======== SOURCE PASSAGE ========

A mix of confusion and indifference was the main characteristic of the Egyptian government s handling of the global financial crisis before Egyptian President Hosni Mubarak s meeting with economic ministers and the Central Bank governor.
Some of those ministers showed extreme indifference by attending a conference of little significance in Washington, when the crisis began resonating in Egypt, and therefore were asked to return immediately.
This indicates that there is a big problem with the government’s performance in general and with the selection of Cabinet ministers in particular. This is attributable to the absence of modern mechanisms for the selection of ministers and senior officials in Egypt since the 1950s, as it has depended on personal relationships and nepotism on one the hand and random selection and coincidence on the other.
There is no clear mechanism for political recruitment through a ruling political party that continuously produces new cadres. There is also no certified academy to cultivate administrative cadres on firm foundations along the lines of that of the Paris-based HEC School of Management, for instance.
At the same time, there are no objective rules and standards of efficiency, professionalism and political perception.
Although the implications of the absence of such mechanisms have been known for several decades, they have become more visible thanks to the communications revolution, which allows ordinary people to remain updated on what is happening around them, especially in light of the unprecedented boldness of the written and visual media in its coverage of various issues that were considered taboo.
The second reason is the aggravation of crises resulting from the accumulation of problems over a long period of time, revealing the implications of the bad choice of ministers.
The Duweiqa rockslide disaster, for example, has opened the dossier of slums, and consequently, the imbalances of population policy and the poor performance of housing ministers over the past two decades.
The selection of the minister of housing from a class of businessmen (the current minister) has not proven to be more useful than appointing the owner of a large engineering firm (the former minister), because of the random selection in both cases.
In addition to the poor performance, the absence of modern mechanisms for the selection of ministers leads to serious anomalies, as the prime minister usually appoints a number of his friends or associates as ministers. The convictions of a minister could clash with the policies required at the ministry he was chosen for.
Although it is illogical that a minister admits such contradiction, former Minister Mokhtar Khattab, who was in charge of the privatization program in Atef Ebeid s cabinet, told Al-Badeel newspaper in a recent interview that his personal position was against the policy he implemented and that he was not convinced of many facets of denationalization.
This is not a singular case, as the lack of transparency hinders the revelation of facts unless a senior official speaks out after leaving office.
However, we should not wait for them to speak because the symptoms of the absence of modern mechanisms for the selection of senior officials are increasingly exposed in the form of public conflicts, some of which cannot be concealed.
This has become very clear, even to ordinary people, because it extends to sectors of interest to the public, such as sports, as in the case of our performance at the Beijing Olympics.
Thus, this imbalance has become more of a threat, because the random selection of senior officials is combined with aggravation of crises that need the highest degree of systematic and methodological work to be solved.
The ruling regime, for example, can neither put an end to the crises afflicting the country nor resolve or address them with ministers most of which do not know why they have been chosen and when they will be sacked.
They are still puzzling over the conflicts surrounding them, some of which are obvious and others are hidden within the inner circle of this regime.
Dr Waheed Abdel Meguid is an expert at Al Ahram Center for Political and Strategic Studies.

========

WHAT IS REQUIRED: From the commentary on how Egypt selects its ministers, reproduce verbatim the section that begins with the words "Although it is" and ends with "facets of denationalization.".

======== DATA EXTRACTS ========

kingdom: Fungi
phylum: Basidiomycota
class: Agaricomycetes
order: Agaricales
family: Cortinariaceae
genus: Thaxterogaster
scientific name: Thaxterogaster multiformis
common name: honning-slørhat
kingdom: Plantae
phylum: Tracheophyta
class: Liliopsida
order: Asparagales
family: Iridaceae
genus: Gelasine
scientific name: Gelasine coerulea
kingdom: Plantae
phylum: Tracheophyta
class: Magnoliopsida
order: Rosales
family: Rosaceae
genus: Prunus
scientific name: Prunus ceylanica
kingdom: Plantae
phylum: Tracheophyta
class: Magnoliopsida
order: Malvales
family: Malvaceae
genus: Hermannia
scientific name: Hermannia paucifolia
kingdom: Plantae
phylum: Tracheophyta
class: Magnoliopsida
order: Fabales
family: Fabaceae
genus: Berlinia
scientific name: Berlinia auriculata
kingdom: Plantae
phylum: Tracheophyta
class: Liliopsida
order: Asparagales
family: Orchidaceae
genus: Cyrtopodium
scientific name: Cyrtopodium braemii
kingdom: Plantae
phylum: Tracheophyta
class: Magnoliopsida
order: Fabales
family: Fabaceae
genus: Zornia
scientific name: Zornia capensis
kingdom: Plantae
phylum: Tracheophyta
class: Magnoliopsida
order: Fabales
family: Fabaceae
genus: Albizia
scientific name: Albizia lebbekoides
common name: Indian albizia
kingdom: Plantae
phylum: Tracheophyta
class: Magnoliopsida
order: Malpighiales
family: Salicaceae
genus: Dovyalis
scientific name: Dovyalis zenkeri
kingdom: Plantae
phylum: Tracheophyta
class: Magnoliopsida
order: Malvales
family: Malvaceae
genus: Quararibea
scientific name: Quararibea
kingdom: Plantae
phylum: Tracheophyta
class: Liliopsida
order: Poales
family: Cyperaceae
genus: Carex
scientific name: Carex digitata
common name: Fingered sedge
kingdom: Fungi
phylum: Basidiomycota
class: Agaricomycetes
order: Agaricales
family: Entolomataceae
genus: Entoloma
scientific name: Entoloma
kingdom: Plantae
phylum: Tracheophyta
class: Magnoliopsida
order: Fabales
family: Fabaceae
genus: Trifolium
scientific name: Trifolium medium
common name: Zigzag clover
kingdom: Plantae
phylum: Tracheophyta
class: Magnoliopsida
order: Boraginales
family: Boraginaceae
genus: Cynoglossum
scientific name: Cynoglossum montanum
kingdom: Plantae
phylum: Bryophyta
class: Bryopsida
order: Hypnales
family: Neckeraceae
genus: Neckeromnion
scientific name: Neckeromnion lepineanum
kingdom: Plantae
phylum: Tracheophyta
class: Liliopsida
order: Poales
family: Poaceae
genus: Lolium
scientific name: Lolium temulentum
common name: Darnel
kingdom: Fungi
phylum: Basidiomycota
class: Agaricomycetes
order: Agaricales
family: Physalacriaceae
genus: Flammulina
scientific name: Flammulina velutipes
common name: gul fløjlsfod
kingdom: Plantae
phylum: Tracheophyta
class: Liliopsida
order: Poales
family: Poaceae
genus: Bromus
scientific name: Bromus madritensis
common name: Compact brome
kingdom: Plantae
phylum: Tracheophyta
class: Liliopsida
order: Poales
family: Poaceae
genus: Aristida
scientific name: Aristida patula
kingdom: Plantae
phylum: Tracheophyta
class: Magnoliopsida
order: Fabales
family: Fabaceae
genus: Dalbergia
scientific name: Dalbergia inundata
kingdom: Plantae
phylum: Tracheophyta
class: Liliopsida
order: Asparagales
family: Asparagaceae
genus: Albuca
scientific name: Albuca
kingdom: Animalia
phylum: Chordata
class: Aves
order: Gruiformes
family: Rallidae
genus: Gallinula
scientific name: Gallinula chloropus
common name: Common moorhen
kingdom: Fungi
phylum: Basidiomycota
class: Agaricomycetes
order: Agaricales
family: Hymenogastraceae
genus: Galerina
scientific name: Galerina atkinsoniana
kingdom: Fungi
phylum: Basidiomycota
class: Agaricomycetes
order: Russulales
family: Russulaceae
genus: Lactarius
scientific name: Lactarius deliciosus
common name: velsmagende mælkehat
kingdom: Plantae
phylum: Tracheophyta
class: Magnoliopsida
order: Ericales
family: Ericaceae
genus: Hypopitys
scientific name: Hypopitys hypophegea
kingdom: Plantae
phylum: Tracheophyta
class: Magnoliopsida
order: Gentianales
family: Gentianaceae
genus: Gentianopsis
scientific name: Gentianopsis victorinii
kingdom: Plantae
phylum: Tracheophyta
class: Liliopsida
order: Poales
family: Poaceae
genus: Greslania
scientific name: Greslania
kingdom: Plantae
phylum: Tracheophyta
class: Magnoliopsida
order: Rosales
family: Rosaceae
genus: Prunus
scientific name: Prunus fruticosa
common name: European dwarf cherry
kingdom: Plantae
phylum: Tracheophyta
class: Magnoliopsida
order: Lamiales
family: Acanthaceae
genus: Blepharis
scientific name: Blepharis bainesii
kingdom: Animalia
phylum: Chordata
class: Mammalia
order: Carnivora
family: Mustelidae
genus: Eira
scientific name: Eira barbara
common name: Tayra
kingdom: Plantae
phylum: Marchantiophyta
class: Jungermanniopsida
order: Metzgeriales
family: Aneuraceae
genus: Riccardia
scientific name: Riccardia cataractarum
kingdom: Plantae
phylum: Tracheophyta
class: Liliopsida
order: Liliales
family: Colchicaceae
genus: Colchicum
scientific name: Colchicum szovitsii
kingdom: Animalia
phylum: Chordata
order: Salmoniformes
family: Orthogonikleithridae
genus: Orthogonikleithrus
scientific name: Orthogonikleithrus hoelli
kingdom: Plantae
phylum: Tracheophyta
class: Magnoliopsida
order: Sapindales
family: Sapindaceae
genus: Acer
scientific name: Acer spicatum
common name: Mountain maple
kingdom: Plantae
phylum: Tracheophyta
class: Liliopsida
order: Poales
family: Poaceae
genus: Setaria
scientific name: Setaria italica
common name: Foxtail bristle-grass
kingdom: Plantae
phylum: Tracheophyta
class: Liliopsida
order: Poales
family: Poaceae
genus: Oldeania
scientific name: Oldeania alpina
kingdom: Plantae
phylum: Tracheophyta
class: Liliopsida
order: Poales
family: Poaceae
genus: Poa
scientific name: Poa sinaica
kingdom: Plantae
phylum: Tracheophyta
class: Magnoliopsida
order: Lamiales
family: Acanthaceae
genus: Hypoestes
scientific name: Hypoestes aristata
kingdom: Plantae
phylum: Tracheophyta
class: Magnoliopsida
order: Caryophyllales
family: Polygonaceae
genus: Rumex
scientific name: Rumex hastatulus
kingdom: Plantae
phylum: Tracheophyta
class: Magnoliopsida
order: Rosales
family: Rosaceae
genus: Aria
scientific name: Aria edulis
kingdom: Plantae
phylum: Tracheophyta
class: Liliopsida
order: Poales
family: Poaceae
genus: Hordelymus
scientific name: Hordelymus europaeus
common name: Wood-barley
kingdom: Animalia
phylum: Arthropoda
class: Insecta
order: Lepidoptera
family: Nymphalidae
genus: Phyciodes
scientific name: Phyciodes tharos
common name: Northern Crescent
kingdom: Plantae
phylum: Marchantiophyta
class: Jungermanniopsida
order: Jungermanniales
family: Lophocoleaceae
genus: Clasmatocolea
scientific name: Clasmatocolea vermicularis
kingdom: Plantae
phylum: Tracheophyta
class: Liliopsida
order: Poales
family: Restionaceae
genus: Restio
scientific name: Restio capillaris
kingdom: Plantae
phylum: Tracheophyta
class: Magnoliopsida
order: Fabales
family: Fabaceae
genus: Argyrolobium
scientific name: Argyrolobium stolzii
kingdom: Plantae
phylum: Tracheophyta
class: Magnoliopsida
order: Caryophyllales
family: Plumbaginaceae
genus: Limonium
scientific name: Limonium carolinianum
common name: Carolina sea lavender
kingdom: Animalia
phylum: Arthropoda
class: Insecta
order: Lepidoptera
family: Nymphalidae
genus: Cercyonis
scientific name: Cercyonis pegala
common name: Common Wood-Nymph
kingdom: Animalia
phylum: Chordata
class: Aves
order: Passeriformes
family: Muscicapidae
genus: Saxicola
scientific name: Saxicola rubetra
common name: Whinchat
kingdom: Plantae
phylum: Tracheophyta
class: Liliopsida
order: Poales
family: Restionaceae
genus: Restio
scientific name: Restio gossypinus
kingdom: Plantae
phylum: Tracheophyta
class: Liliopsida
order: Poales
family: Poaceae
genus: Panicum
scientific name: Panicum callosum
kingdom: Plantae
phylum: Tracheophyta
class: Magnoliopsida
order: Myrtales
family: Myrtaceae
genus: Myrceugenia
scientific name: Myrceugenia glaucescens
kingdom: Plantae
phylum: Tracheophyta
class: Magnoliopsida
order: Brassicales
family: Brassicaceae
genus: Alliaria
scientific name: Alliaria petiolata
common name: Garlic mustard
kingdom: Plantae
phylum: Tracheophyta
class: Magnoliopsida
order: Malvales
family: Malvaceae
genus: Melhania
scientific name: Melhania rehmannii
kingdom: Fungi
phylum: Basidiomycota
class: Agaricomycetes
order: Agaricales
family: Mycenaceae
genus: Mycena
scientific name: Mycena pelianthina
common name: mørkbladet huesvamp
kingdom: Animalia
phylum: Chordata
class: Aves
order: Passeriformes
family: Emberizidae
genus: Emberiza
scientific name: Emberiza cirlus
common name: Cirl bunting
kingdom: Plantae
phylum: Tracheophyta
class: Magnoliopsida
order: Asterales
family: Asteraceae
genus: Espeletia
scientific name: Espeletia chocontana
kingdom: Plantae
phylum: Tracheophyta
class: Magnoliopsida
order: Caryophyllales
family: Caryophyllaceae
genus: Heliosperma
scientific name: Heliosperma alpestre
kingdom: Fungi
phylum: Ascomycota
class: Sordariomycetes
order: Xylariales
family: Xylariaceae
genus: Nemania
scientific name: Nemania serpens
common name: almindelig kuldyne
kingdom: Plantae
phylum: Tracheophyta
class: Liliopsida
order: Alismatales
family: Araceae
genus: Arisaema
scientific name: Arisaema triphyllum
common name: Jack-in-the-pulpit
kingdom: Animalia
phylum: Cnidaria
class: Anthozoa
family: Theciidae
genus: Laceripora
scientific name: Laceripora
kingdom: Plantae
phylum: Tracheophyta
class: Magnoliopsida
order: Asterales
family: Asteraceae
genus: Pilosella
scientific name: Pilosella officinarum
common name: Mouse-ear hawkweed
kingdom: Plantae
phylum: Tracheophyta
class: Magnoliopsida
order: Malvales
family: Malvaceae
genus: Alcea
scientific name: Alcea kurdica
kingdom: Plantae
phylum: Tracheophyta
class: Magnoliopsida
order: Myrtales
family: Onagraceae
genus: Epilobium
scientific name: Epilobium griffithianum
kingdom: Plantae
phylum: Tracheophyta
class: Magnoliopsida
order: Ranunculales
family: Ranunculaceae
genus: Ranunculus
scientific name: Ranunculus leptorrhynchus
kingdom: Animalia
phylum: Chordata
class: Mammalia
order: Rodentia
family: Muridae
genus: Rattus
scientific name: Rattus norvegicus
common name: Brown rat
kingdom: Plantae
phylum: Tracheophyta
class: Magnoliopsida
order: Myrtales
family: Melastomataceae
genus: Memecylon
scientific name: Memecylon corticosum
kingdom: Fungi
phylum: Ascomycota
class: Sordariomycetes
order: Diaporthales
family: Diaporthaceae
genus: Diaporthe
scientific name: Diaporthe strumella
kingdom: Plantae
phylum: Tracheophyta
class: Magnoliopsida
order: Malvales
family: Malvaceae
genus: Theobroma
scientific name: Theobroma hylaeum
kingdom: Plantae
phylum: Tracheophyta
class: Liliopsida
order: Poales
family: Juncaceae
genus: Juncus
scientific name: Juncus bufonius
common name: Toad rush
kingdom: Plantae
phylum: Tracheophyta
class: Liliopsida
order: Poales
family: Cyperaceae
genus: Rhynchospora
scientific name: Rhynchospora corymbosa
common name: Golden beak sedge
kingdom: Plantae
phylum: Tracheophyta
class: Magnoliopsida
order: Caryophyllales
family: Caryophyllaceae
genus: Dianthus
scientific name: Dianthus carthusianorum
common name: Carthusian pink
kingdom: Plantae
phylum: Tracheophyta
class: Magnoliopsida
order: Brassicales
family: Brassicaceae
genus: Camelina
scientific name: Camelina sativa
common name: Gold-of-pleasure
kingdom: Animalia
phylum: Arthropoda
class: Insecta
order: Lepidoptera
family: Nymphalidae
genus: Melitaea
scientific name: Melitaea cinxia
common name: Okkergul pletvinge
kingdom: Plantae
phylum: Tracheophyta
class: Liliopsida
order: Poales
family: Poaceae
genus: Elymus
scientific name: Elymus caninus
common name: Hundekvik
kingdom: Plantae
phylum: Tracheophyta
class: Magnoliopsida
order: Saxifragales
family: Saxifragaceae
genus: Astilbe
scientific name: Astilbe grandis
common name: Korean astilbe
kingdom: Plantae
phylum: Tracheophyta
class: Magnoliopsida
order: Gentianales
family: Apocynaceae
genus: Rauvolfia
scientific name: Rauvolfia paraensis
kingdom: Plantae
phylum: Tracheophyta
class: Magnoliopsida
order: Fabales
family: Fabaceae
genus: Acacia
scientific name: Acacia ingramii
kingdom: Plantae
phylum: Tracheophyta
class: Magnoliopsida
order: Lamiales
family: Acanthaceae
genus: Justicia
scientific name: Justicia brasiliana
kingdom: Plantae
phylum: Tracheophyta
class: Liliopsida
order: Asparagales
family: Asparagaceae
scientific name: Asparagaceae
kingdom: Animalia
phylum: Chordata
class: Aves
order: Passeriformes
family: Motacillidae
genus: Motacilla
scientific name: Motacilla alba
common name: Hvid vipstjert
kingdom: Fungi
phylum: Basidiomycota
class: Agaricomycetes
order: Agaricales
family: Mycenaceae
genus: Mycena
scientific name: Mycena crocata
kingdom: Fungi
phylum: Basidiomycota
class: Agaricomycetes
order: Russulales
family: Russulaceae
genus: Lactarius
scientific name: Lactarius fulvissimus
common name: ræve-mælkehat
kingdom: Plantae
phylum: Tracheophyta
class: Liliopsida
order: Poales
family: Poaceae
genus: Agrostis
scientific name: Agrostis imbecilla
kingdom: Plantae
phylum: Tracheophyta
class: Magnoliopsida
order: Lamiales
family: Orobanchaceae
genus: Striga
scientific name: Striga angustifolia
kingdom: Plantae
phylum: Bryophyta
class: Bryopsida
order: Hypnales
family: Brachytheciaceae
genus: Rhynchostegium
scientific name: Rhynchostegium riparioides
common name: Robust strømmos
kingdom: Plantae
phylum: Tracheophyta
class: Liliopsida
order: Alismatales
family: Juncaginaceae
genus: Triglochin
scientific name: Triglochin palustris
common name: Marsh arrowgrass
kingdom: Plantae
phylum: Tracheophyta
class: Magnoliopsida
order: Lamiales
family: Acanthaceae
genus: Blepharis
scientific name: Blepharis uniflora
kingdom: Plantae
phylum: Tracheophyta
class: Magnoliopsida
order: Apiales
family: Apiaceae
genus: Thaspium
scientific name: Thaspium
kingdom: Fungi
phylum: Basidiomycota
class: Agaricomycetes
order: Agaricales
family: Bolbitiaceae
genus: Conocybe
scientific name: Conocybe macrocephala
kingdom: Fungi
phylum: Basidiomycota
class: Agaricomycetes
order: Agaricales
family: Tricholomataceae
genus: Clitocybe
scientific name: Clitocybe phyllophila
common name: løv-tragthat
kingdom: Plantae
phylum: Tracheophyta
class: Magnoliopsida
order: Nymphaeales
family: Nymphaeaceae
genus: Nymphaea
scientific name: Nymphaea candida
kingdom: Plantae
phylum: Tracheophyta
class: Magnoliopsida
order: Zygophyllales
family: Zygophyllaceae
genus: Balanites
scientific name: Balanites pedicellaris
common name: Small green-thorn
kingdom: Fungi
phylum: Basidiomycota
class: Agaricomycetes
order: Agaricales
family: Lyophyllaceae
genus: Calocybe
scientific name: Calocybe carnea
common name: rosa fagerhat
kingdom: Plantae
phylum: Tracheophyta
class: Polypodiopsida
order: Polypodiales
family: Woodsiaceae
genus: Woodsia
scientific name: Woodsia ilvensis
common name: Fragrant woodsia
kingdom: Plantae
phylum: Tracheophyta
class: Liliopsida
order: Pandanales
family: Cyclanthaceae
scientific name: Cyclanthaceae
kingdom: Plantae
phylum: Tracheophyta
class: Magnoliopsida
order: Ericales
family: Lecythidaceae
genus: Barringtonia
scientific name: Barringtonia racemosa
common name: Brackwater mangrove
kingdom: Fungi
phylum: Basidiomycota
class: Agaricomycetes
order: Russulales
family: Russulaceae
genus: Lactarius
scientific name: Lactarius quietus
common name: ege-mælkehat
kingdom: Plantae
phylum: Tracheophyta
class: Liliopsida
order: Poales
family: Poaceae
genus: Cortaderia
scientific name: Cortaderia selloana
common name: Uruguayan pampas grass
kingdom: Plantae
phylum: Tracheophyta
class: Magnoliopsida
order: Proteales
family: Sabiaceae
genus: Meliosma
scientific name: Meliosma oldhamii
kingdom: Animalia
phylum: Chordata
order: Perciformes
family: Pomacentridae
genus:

========

RESULT OF THE EXERCISE:
Although it is illogical that a minister admits such contradiction, former Minister Mokhtar Khattab, who was in charge of the privatization program in Atef Ebeid s cabinet, told Al-Badeel newspaper in a recent interview that his personal position was against the policy he implemented and that he was not convinced of many facets of denationalization.